Broccoli and Cheese Soup
If there’s one soup that checks all the boxes—kid-approved, hearty, budget-friendly, and easy to throw together on a busy night—it’s this Broccoli & Cheese Soup. It’s creamy, cozy, and comes together with simple ingredients you probably already have on hand.
What I love most is how customizable it is. You can keep it extra quick with frozen broccoli and bouillon, or fancy it up with fresh broccoli and homemade stock. Either way, it turns out rich every single time.
And the best part? The noodles go in the bowl first, so everyone gets the perfect balance of cheesy soup and tender pasta. Your kids can even help scoop the noodles in—it’s a whole vibe on cold-weather evenings.
One of my favorite things about this recipe is how simple it is to make gluten free. The soup itself is naturally gluten free as long as you use a GF bouillon or chicken stock, so all you really need to do is swap the egg noodles for your favorite gluten-free noodle—or skip the noodles entirely and keep it veggie-packed.

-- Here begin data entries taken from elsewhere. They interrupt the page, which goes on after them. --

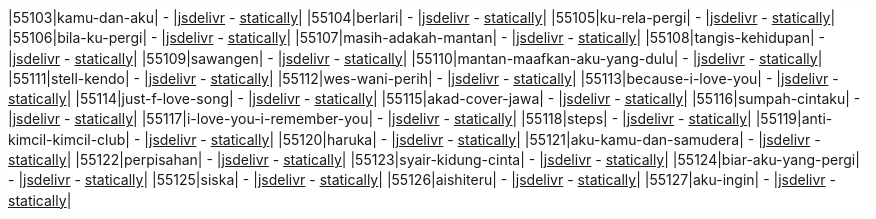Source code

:|55103|kamu-dan-aku| - |[jsdelivr](https://cdn.jsdelivr.net/gh/dbchord/c2-3-6/55001-60000/55001-55500/kamu-dan-aku.png) - [statically](https://cdn.statically.io/gh/dbchord/c2-3-6/i/55001-60000/55001-55500/kamu-dan-aku.png)|
|55104|berlari| - |[jsdelivr](https://cdn.jsdelivr.net/gh/dbchord/c2-3-6/55001-60000/55001-55500/berlari.png) - [statically](https://cdn.statically.io/gh/dbchord/c2-3-6/i/55001-60000/55001-55500/berlari.png)|
|55105|ku-rela-pergi| - |[jsdelivr](https://cdn.jsdelivr.net/gh/dbchord/c2-3-6/55001-60000/55001-55500/ku-rela-pergi.png) - [statically](https://cdn.statically.io/gh/dbchord/c2-3-6/i/55001-60000/55001-55500/ku-rela-pergi.png)|
|55106|bila-ku-pergi| - |[jsdelivr](https://cdn.jsdelivr.net/gh/dbchord/c2-3-6/55001-60000/55001-55500/bila-ku-pergi.png) - [statically](https://cdn.statically.io/gh/dbchord/c2-3-6/i/55001-60000/55001-55500/bila-ku-pergi.png)|
|55107|masih-adakah-mantan| - |[jsdelivr](https://cdn.jsdelivr.net/gh/dbchord/c2-3-6/55001-60000/55001-55500/masih-adakah-mantan.png) - [statically](https://cdn.statically.io/gh/dbchord/c2-3-6/i/55001-60000/55001-55500/masih-adakah-mantan.png)|
|55108|tangis-kehidupan| - |[jsdelivr](https://cdn.jsdelivr.net/gh/dbchord/c2-3-6/55001-60000/55001-55500/tangis-kehidupan.png) - [statically](https://cdn.statically.io/gh/dbchord/c2-3-6/i/55001-60000/55001-55500/tangis-kehidupan.png)|
|55109|sawangen| - |[jsdelivr](https://cdn.jsdelivr.net/gh/dbchord/c2-3-6/55001-60000/55001-55500/sawangen.png) - [statically](https://cdn.statically.io/gh/dbchord/c2-3-6/i/55001-60000/55001-55500/sawangen.png)|
|55110|mantan-maafkan-aku-yang-dulu| - |[jsdelivr](https://cdn.jsdelivr.net/gh/dbchord/c2-3-6/55001-60000/55001-55500/mantan-maafkan-aku-yang-dulu.png) - [statically](https://cdn.statically.io/gh/dbchord/c2-3-6/i/55001-60000/55001-55500/mantan-maafkan-aku-yang-dulu.png)|
|55111|stell-kendo| - |[jsdelivr](https://cdn.jsdelivr.net/gh/dbchord/c2-3-6/55001-60000/55001-55500/stell-kendo.png) - [statically](https://cdn.statically.io/gh/dbchord/c2-3-6/i/55001-60000/55001-55500/stell-kendo.png)|
|55112|wes-wani-perih| - |[jsdelivr](https://cdn.jsdelivr.net/gh/dbchord/c2-3-6/55001-60000/55001-55500/wes-wani-perih.png) - [statically](https://cdn.statically.io/gh/dbchord/c2-3-6/i/55001-60000/55001-55500/wes-wani-perih.png)|
|55113|because-i-love-you| - |[jsdelivr](https://cdn.jsdelivr.net/gh/dbchord/c2-3-6/55001-60000/55001-55500/because-i-love-you.png) - [statically](https://cdn.statically.io/gh/dbchord/c2-3-6/i/55001-60000/55001-55500/because-i-love-you.png)|
|55114|just-f-love-song| - |[jsdelivr](https://cdn.jsdelivr.net/gh/dbchord/c2-3-6/55001-60000/55001-55500/just-f-love-song.png) - [statically](https://cdn.statically.io/gh/dbchord/c2-3-6/i/55001-60000/55001-55500/just-f-love-song.png)|
|55115|akad-cover-jawa| - |[jsdelivr](https://cdn.jsdelivr.net/gh/dbchord/c2-3-6/55001-60000/55001-55500/akad-cover-jawa.png) - [statically](https://cdn.statically.io/gh/dbchord/c2-3-6/i/55001-60000/55001-55500/akad-cover-jawa.png)|
|55116|sumpah-cintaku| - |[jsdelivr](https://cdn.jsdelivr.net/gh/dbchord/c2-3-6/55001-60000/55001-55500/sumpah-cintaku.png) - [statically](https://cdn.statically.io/gh/dbchord/c2-3-6/i/55001-60000/55001-55500/sumpah-cintaku.png)|
|55117|i-love-you-i-remember-you| - |[jsdelivr](https://cdn.jsdelivr.net/gh/dbchord/c2-3-6/55001-60000/55001-55500/i-love-you-i-remember-you.png) - [statically](https://cdn.statically.io/gh/dbchord/c2-3-6/i/55001-60000/55001-55500/i-love-you-i-remember-you.png)|
|55118|steps| - |[jsdelivr](https://cdn.jsdelivr.net/gh/dbchord/c2-3-6/55001-60000/55001-55500/steps.png) - [statically](https://cdn.statically.io/gh/dbchord/c2-3-6/i/55001-60000/55001-55500/steps.png)|
|55119|anti-kimcil-kimcil-club| - |[jsdelivr](https://cdn.jsdelivr.net/gh/dbchord/c2-3-6/55001-60000/55001-55500/anti-kimcil-kimcil-club.png) - [statically](https://cdn.statically.io/gh/dbchord/c2-3-6/i/55001-60000/55001-55500/anti-kimcil-kimcil-club.png)|
|55120|haruka| - |[jsdelivr](https://cdn.jsdelivr.net/gh/dbchord/c2-3-6/55001-60000/55001-55500/haruka.png) - [statically](https://cdn.statically.io/gh/dbchord/c2-3-6/i/55001-60000/55001-55500/haruka.png)|
|55121|aku-kamu-dan-samudera| - |[jsdelivr](https://cdn.jsdelivr.net/gh/dbchord/c2-3-6/55001-60000/55001-55500/aku-kamu-dan-samudera.png) - [statically](https://cdn.statically.io/gh/dbchord/c2-3-6/i/55001-60000/55001-55500/aku-kamu-dan-samudera.png)|
|55122|perpisahan| - |[jsdelivr](https://cdn.jsdelivr.net/gh/dbchord/c2-3-6/55001-60000/55001-55500/perpisahan.png) - [statically](https://cdn.statically.io/gh/dbchord/c2-3-6/i/55001-60000/55001-55500/perpisahan.png)|
|55123|syair-kidung-cinta| - |[jsdelivr](https://cdn.jsdelivr.net/gh/dbchord/c2-3-6/55001-60000/55001-55500/syair-kidung-cinta.png) - [statically](https://cdn.statically.io/gh/dbchord/c2-3-6/i/55001-60000/55001-55500/syair-kidung-cinta.png)|
|55124|biar-aku-yang-pergi| - |[jsdelivr](https://cdn.jsdelivr.net/gh/dbchord/c2-3-6/55001-60000/55001-55500/biar-aku-yang-pergi.png) - [statically](https://cdn.statically.io/gh/dbchord/c2-3-6/i/55001-60000/55001-55500/biar-aku-yang-pergi.png)|
|55125|siska| - |[jsdelivr](https://cdn.jsdelivr.net/gh/dbchord/c2-3-6/55001-60000/55001-55500/siska.png) - [statically](https://cdn.statically.io/gh/dbchord/c2-3-6/i/55001-60000/55001-55500/siska.png)|
|55126|aishiteru| - |[jsdelivr](https://cdn.jsdelivr.net/gh/dbchord/c2-3-6/55001-60000/55001-55500/aishiteru.png) - [statically](https://cdn.statically.io/gh/dbchord/c2-3-6/i/55001-60000/55001-55500/aishiteru.png)|
|55127|aku-ingin| - |[jsdelivr](https://cdn.jsdelivr.net/gh/dbchord/c2-3-6/55001-60000/55001-55500/aku-ingin.png) - [statically](https://cdn.statically.io/gh/dbchord/c2-3-6/i/55001-60000/55001-55500/aku-ingin.png)|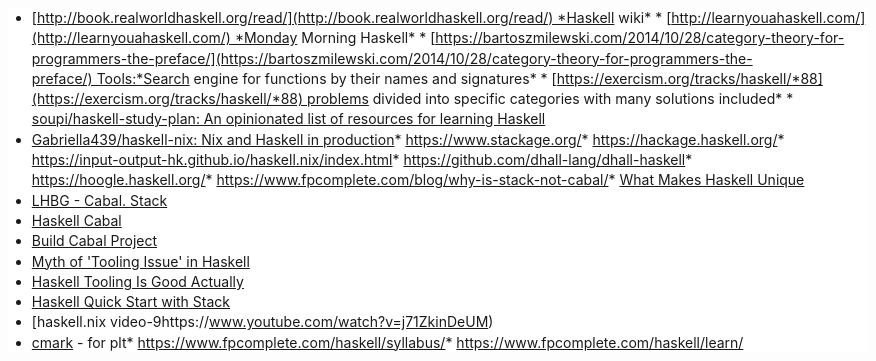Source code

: * [http://book.realworldhaskell.org/read/](http://book.realworldhaskell.org/read/) *Haskell wiki* * [http://learnyouahaskell.com/](http://learnyouahaskell.com/) *Monday Morning Haskell* * [https://bartoszmilewski.com/2014/10/28/category-theory-for-programmers-the-preface/](https://bartoszmilewski.com/2014/10/28/category-theory-for-programmers-the-preface/) Tools:*Search engine for functions by their names and signatures* * [https://exercism.org/tracks/haskell/*88](https://exercism.org/tracks/haskell/*88) problems divided into specific categories with many solutions included* * [soupi/haskell-study-plan: An opinionated list of resources for learning Haskell](ghttps://github.com/soupi/haskell-study-plan)
* [Gabriella439/haskell-nix: Nix and Haskell in production](https://github.com/Gabriella439/haskell-nix)* https://www.stackage.org/* https://hackage.haskell.org/* https://input-output-hk.github.io/haskell.nix/index.html* https://github.com/dhall-lang/dhall-haskell* https://hoogle.haskell.org/* https://www.fpcomplete.com/blog/why-is-stack-not-cabal/* [What Makes Haskell Unique](https://www.youtube.com/watch?v=DebDaiYev2M)
* [LHBG - Cabal. Stack](https://www.youtube.com/watch?v=Hym2WD3Gsvg)
* [Haskell Cabal](https://www.youtube.com/watch?v=-DHEmrKhjCM)
* [Build Cabal Project](https://www.youtube.com/watch?v=aYlHnrez8-I)
* [Myth of 'Tooling Issue' in Haskell](https://www.youtube.com/watch?v=c7FncTzvpUQ)
* [Haskell Tooling Is Good Actually](https://www.youtube.com/watch?v=jjuSXbv1nW8)
* [Haskell Quick Start with Stack](https://www.youtube.com/watch?v=BkPVjvTEeK4&list=PLw5h0DiJ-9PDVbW-6-epbMKz4WCPyA5D3&index=2)
* [haskell.nix video-9https://www.youtube.com/watch?v=j71ZkinDeUM)
* [cmark](https://hackage.haskell.org/package/cmark) - for plt* https://www.fpcomplete.com/haskell/syllabus/* https://www.fpcomplete.com/haskell/learn/


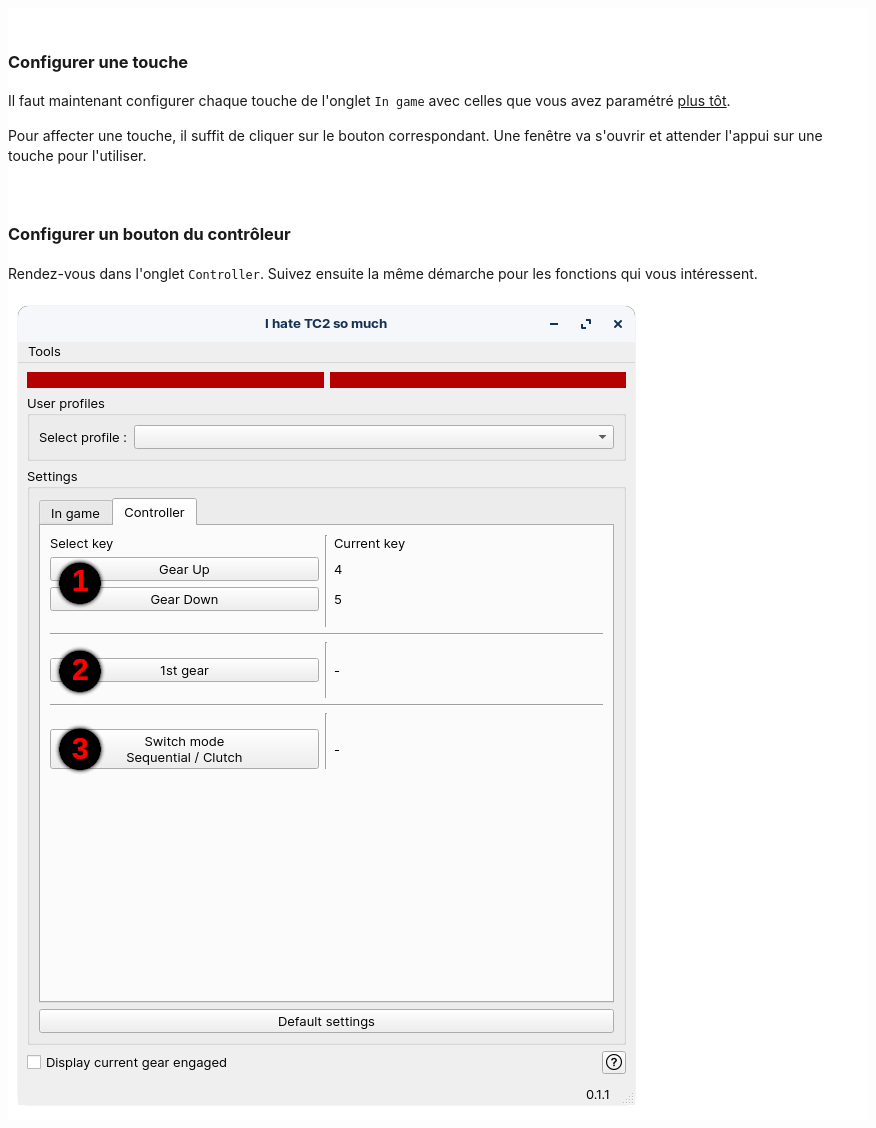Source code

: <br/>

### Configurer une touche

Il faut maintenant configurer chaque touche de l'onglet `In game` avec celles que vous avez paramétré [plus tôt](#settings-in-game-keyboard).

Pour affecter une touche, il suffit de cliquer sur le bouton correspondant. Une fenêtre va s'ouvrir et attender l'appui sur une touche pour l'utiliser.

<br/>

### Configurer un bouton du contrôleur

Rendez-vous dans l'onglet `Controller`. Suivez ensuite la même démarche pour les fonctions qui vous intéressent.

![Page de configuration du contrôleur](./README_images/homepage_controller_explanation.png)
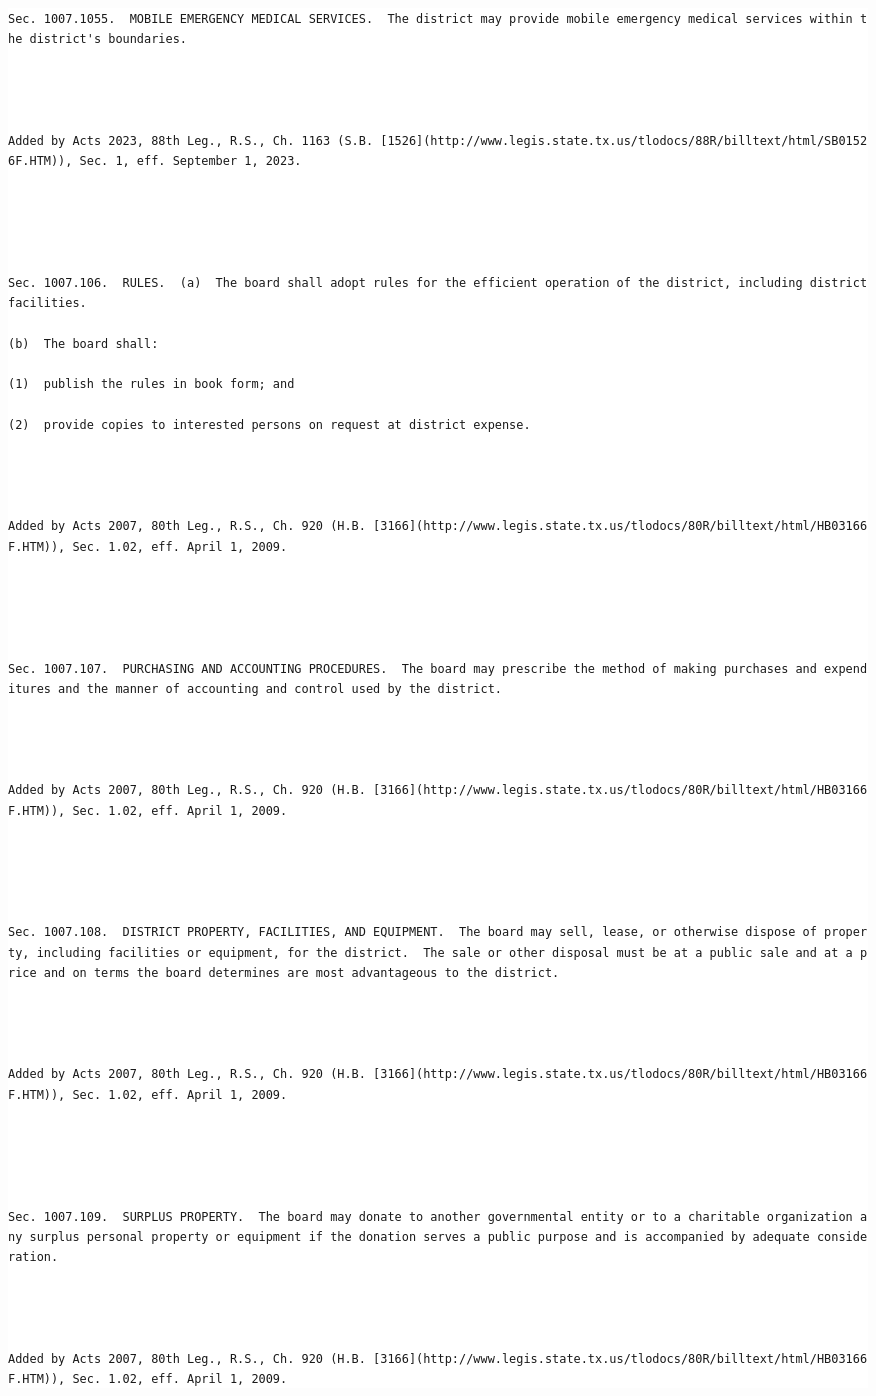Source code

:     
    
    Sec. 1007.1055.  MOBILE EMERGENCY MEDICAL SERVICES.  The district may provide mobile emergency medical services within the district's boundaries.
    
    
    
    
    Added by Acts 2023, 88th Leg., R.S., Ch. 1163 (S.B. [1526](http://www.legis.state.tx.us/tlodocs/88R/billtext/html/SB01526F.HTM)), Sec. 1, eff. September 1, 2023.
    
    
    
    
    
    Sec. 1007.106.  RULES.  (a)  The board shall adopt rules for the efficient operation of the district, including district facilities.
    
    (b)  The board shall:
    
    (1)  publish the rules in book form; and
    
    (2)  provide copies to interested persons on request at district expense.
    
    
    
    
    Added by Acts 2007, 80th Leg., R.S., Ch. 920 (H.B. [3166](http://www.legis.state.tx.us/tlodocs/80R/billtext/html/HB03166F.HTM)), Sec. 1.02, eff. April 1, 2009.
    
    
    
    
    
    Sec. 1007.107.  PURCHASING AND ACCOUNTING PROCEDURES.  The board may prescribe the method of making purchases and expenditures and the manner of accounting and control used by the district.
    
    
    
    
    Added by Acts 2007, 80th Leg., R.S., Ch. 920 (H.B. [3166](http://www.legis.state.tx.us/tlodocs/80R/billtext/html/HB03166F.HTM)), Sec. 1.02, eff. April 1, 2009.
    
    
    
    
    
    Sec. 1007.108.  DISTRICT PROPERTY, FACILITIES, AND EQUIPMENT.  The board may sell, lease, or otherwise dispose of property, including facilities or equipment, for the district.  The sale or other disposal must be at a public sale and at a price and on terms the board determines are most advantageous to the district.
    
    
    
    
    Added by Acts 2007, 80th Leg., R.S., Ch. 920 (H.B. [3166](http://www.legis.state.tx.us/tlodocs/80R/billtext/html/HB03166F.HTM)), Sec. 1.02, eff. April 1, 2009.
    
    
    
    
    
    Sec. 1007.109.  SURPLUS PROPERTY.  The board may donate to another governmental entity or to a charitable organization any surplus personal property or equipment if the donation serves a public purpose and is accompanied by adequate consideration.
    
    
    
    
    Added by Acts 2007, 80th Leg., R.S., Ch. 920 (H.B. [3166](http://www.legis.state.tx.us/tlodocs/80R/billtext/html/HB03166F.HTM)), Sec. 1.02, eff. April 1, 2009.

It still turns out creamy, comforting, and just as delicious. Perfect for families juggling different dietary needs without making separate meals.
Ingredients:
- 1 chopped onion
- 4 Tbsp butter
- 6 cups water
- 6 chicken bouillon cubes
- 2 (10 oz) bags frozen broccoli, thawed
- 6 cups milk
- 8 oz egg noodles
- 10 oz (about 2 ½ cups) shredded cheddar cheese (or Velveeta)
- 1 tsp garlic salt
Instructions:
- Cook the noodles
Prepare the egg noodles until al dente, drain, and set aside. - Sauté the onions
In a large soup pot, melt the butter and cook the chopped onion until softened and fragrant. - Add bouillon
Stir in the bouillon cubes until dissolved. Add a splash of the water if needed to help them melt. - Build the soup base
Add garlic salt, water, milk, and broccoli. Heat until just below a boil—keep an eye on it because dairy can scorch quickly. - Melt in the cheese
Reduce heat to low and stir in the cheddar cheese, mixing constantly until completely melted and smooth. - Serve
Add a scoop of noodles to each bowl and ladle the hot soup over the top. Enjoy!
Notes
- You can substitute the water + bouillon with equal amounts of chicken stock.
- Fresh steamed broccoli works beautifully too.
- You can substitute the shredded cheddar cheese for Velveeta.
- If using fresh garlic, sauté it with the onions and adjust the amount to taste.
Jazz It Up! (Optional Add-Ins & Toppings)
And if you’re anything like me, you’ll want to dress your bowl up a little. This soup is delicious on its own, but it becomes next-level cozy when you add fun toppings. Think crispy bacon bits, toasted crouton bread, or an extra handful of freshly shredded cheddar melting right on top. Mix and match, pile it on—make it your own!
Want to take your bowl to the next level? Try adding:
- Crispy bacon bits — for a salty, smoky bite
- Homemade toasted crouton bread — adds the perfect crunch
- Extra freshly shredded cheddar cheese — because there is never too much cheese
- A sprinkle of black pepper or crushed red pepper
- A drizzle of cream for extra richness
These little touches make it feel restaurant-quality—without any extra fuss.